(DATA FOR PROCESSING Opens)

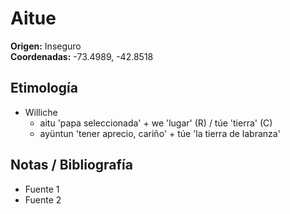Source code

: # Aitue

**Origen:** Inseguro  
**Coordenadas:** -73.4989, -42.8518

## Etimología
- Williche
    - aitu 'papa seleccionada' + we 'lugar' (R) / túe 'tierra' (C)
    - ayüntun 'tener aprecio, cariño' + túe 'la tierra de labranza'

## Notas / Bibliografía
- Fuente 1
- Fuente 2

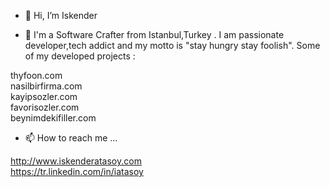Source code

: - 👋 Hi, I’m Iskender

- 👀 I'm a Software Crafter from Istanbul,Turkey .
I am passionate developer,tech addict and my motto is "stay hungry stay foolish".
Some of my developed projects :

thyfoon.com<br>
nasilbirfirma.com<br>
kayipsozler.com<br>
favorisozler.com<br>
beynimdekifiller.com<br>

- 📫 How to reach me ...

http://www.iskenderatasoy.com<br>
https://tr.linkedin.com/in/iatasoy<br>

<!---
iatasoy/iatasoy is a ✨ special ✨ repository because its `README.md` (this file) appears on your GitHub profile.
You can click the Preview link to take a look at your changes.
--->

(DATA FOR PROCESSING Closes)
(DATA FOR PROCESSING Opens)

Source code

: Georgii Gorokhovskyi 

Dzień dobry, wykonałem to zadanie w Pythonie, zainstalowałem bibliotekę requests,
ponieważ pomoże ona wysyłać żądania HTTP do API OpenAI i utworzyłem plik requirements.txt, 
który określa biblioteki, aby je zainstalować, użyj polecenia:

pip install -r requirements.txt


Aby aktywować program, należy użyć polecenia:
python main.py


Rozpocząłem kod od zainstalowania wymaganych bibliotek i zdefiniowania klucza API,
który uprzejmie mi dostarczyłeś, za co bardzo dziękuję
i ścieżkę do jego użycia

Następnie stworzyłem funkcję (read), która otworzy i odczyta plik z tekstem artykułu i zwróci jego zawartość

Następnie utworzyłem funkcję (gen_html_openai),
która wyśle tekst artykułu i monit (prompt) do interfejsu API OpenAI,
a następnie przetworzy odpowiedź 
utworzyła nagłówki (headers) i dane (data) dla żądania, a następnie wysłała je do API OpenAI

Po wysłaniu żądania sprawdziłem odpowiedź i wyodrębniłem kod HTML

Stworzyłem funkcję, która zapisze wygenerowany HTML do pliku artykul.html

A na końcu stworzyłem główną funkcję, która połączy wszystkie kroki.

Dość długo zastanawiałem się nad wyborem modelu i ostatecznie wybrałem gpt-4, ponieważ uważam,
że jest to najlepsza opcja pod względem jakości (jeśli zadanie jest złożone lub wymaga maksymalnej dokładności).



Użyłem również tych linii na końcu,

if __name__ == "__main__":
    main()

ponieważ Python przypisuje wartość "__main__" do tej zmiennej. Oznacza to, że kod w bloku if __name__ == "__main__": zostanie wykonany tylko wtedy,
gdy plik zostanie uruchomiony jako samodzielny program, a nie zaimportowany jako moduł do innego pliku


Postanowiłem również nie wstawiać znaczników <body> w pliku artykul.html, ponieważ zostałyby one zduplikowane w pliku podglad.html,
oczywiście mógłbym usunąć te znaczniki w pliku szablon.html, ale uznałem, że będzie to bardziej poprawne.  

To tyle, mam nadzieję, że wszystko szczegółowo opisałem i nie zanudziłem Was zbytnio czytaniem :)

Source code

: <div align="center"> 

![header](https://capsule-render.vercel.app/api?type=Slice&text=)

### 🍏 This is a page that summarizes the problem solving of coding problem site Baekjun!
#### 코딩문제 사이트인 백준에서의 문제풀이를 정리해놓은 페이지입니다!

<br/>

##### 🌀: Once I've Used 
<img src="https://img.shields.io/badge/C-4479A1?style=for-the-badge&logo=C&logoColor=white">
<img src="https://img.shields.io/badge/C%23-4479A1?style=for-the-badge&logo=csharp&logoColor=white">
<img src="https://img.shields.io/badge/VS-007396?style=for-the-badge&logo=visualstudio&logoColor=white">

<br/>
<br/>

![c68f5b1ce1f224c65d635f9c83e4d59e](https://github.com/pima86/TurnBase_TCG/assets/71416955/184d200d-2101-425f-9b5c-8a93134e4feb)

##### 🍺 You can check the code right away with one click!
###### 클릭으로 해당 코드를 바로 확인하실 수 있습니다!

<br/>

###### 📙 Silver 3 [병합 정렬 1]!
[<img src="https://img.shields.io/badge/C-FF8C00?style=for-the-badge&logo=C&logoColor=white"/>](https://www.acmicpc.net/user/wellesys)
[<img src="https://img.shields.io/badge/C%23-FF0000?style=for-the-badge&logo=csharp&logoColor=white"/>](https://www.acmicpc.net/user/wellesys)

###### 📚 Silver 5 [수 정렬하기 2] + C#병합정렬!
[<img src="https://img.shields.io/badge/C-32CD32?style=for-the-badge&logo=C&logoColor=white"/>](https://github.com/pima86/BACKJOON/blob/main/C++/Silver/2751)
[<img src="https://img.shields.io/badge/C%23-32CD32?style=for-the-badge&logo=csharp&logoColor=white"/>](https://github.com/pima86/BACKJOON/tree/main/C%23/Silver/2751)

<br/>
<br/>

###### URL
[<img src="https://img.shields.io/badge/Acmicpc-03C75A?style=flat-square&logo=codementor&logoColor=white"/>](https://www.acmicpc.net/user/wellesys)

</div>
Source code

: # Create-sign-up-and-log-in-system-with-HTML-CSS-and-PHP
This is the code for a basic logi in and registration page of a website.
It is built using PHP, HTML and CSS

(DATA FOR PROCESSING Closes)

JOB ITEM >> Which lines above hold the string "pliku"? Please copy all of them.

ANSWER SECTION >>
Stworzyłem funkcję, która zapisze wygenerowany HTML do pliku artykul.html
gdy plik zostanie uruchomiony jako samodzielny program, a nie zaimportowany jako moduł do innego pliku
Postanowiłem również nie wstawiać znaczników <body> w pliku artykul.html, ponieważ zostałyby one zduplikowane w pliku podglad.html,
oczywiście mógłbym usunąć te znaczniki w pliku szablon.html, ale uznałem, że będzie to bardziej poprawne.  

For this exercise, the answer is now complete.